Scientific classification
- Kingdom: Animalia
- Phylum: Chordata
- Class: Aves
- Order: Passeriformes
- Family: Furnariidae
- Genus: Sylviorthorhynchus
- Species: S. desmurii
- Binomial name: Sylviorthorhynchus desmurii Gay, 1845

= Des Murs's wiretail =

- Genus: Sylviorthorhynchus
- Species: desmurii
- Authority: Gay, 1845
- Conservation status: LC

Species of bird

Des Murs's wiretail (Sylviorthorhynchus desmurii) is a small passerine bird of southern South America which belongs to the ovenbird family Furnariidae. Molecular phylogenetics places it within the Synallaxinae and indicates that the genus diverged from the Leptasthenura about 14–15 million years ago.

==Taxonomy==
Des Murs's wiretail was illustrated and given the binomial name Sylviorthorhynchus desmurii by the French naturalist Claude Gay in 1845. The specific epithet was chosen to honour the French ornithologist Marc Athanase Parfait Œillet des Murs. The species is monotypic: no subspecies are recognised.

==Description==
It is 24 cm long, with the very long tail accounting for about two-thirds of this, but weighs as little as 10 g. The tail consists of just six feathers which are very narrow and filament-like: so few rectrices are elsewhere seen only in the emu-wrens of Australia. The two central feathers are greatly elongated while the two outer feathers are very short. The plain plumage is reddish-brown above, paler on the underparts. There is a pale stripe above the eye. The bird is small and rounded with a very fine bill. The song is fast and high-pitched.

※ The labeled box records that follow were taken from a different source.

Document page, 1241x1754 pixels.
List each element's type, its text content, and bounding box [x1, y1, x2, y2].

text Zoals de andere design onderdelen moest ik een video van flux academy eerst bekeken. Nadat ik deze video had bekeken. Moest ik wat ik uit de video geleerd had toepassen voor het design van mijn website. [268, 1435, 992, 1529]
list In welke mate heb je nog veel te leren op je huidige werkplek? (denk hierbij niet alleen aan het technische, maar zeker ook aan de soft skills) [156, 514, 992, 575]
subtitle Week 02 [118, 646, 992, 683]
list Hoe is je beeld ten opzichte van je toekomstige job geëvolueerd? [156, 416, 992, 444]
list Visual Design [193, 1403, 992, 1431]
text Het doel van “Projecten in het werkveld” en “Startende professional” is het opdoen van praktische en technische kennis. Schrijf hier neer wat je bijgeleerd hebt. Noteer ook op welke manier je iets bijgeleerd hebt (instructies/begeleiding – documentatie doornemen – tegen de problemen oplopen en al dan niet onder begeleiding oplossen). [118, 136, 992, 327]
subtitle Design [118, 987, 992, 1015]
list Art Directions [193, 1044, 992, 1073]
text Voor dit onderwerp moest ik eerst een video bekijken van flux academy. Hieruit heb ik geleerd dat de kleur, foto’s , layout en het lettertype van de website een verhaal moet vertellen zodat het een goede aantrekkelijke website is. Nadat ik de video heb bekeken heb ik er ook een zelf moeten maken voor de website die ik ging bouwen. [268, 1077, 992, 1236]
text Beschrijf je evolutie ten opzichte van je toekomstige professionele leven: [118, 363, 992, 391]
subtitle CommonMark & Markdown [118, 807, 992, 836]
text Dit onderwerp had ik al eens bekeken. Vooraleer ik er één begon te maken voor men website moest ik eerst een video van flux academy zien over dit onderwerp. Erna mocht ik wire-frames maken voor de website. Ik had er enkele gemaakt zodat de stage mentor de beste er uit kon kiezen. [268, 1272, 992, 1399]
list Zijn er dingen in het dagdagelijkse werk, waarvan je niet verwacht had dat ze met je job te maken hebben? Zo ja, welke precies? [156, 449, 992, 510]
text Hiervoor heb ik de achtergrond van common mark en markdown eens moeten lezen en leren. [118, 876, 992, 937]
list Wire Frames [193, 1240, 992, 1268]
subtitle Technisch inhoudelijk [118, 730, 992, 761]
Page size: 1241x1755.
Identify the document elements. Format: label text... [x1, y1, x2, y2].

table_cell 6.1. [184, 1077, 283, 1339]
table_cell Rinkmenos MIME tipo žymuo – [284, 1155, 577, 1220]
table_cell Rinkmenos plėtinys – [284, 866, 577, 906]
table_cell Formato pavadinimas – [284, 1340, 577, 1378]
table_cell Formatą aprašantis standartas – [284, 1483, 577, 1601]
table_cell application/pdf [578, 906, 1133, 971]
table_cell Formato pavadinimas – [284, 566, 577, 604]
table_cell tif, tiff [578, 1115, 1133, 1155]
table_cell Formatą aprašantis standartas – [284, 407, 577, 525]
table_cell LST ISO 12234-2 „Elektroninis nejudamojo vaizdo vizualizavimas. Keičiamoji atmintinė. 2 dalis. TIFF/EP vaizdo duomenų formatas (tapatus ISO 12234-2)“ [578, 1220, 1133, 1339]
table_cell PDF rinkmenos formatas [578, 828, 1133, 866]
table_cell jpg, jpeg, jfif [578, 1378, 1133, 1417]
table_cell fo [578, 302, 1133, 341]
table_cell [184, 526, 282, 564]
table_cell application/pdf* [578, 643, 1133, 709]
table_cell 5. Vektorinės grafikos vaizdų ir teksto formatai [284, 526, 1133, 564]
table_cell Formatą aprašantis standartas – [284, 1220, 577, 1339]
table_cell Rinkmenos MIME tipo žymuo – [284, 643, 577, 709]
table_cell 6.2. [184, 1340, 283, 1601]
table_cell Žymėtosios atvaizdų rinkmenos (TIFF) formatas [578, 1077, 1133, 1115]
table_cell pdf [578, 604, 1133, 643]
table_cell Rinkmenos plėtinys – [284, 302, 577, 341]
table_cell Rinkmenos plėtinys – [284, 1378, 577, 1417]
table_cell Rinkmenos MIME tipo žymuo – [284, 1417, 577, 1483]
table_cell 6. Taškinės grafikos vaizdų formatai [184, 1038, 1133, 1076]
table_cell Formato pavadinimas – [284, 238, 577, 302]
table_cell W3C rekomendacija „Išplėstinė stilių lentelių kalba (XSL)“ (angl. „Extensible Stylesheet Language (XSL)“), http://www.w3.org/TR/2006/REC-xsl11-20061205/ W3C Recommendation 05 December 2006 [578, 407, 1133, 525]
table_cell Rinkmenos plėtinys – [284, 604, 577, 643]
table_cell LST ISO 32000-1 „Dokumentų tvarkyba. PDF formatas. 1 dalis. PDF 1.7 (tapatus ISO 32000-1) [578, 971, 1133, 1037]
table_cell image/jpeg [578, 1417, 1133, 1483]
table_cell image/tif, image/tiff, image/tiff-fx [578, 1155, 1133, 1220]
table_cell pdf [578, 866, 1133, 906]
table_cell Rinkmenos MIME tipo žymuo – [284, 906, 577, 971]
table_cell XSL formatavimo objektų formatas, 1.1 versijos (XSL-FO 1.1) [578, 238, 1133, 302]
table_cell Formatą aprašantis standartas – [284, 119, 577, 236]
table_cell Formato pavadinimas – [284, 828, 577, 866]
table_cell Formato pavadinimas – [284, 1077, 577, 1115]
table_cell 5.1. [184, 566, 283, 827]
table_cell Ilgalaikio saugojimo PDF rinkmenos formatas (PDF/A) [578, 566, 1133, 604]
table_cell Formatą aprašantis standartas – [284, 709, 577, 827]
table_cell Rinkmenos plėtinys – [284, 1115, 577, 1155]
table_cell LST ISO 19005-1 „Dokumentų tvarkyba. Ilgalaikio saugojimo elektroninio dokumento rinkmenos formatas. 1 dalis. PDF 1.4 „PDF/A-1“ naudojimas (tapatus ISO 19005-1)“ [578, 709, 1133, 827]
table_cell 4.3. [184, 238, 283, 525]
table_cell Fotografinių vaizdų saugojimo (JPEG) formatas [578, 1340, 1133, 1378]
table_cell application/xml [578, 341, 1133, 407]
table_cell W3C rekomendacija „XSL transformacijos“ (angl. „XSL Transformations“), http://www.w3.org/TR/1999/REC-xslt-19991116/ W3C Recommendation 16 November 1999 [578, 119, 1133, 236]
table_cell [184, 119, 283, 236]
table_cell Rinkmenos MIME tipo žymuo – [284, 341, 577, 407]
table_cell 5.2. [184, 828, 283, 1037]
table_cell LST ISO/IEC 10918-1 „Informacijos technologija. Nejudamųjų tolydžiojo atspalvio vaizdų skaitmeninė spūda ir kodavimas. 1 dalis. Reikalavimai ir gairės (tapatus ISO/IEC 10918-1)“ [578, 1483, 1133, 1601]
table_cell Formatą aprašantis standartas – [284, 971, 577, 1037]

==Distribution and habitat==
It is found in western Argentina from Santa Cruz Province north to San Juan and in southern and central Chile from northern Magallanes to Valparaíso Region. It inhabits dense thickets of Chusquea bamboo within cool temperate rainforests, occurring from sea-level up to 1,200 metres, but also can occur in early-successional shrublands of highly shade-tolerant Myrtaceae species, chiefly Amomyrtus. Des Murs's wiretail is also known to occur in dense weedy thickets of plants like gorse over the northern extremity of its range. Even in undisturbed rainforests, however, wiretails use only the low-level shrub and bamboo layer for foraging, never flying higher than 3 m above the ground.

==Behaviour and ecology==
It is very shy and difficult to see, being completely unable to enter areas without dense vegetative overstoreys, and cannot typically use corridors smaller than 25 m or fly further than 50 m between patches of suitable habitat.

When encountered Des Murs's wiretail can easily be mistaken for a mouse. It has the unique ability among birds to curl up its long tail into a ball when alarmed.

The ball-shaped nest is made of plant fibres and built amongst vegetation close to the ground. Both partners are highly territorial with a territory size of around 1 ha per pair; however, pairs in territories smaller than 20 ha are seldom successful at nesting. This territory and the nest site are defended vigorously against conspecifics with a distinctive territorial song, and it is possible that the long tail is used by both sexes as an means of choosing a mate, though no actual tests have been used to determine how wiretails find a mate.

As is typical for south temperate insectivorous birds, during the breeding season of October to February Des Murs's wiretail lays a clutch of two to four eggs, but for the bird's mass these are about the largest eggs of any passerine bird. At 20.5 mm long and 15.8 mm wide, they weigh twice as much as expected for a 10 gram passerine and a clutch of four weighs more than the adult female – a feat equalled only by much more fecund kinglets. Little is known about incubation, fledging periods, or postfledging parental care due to the very secretive nature of the species.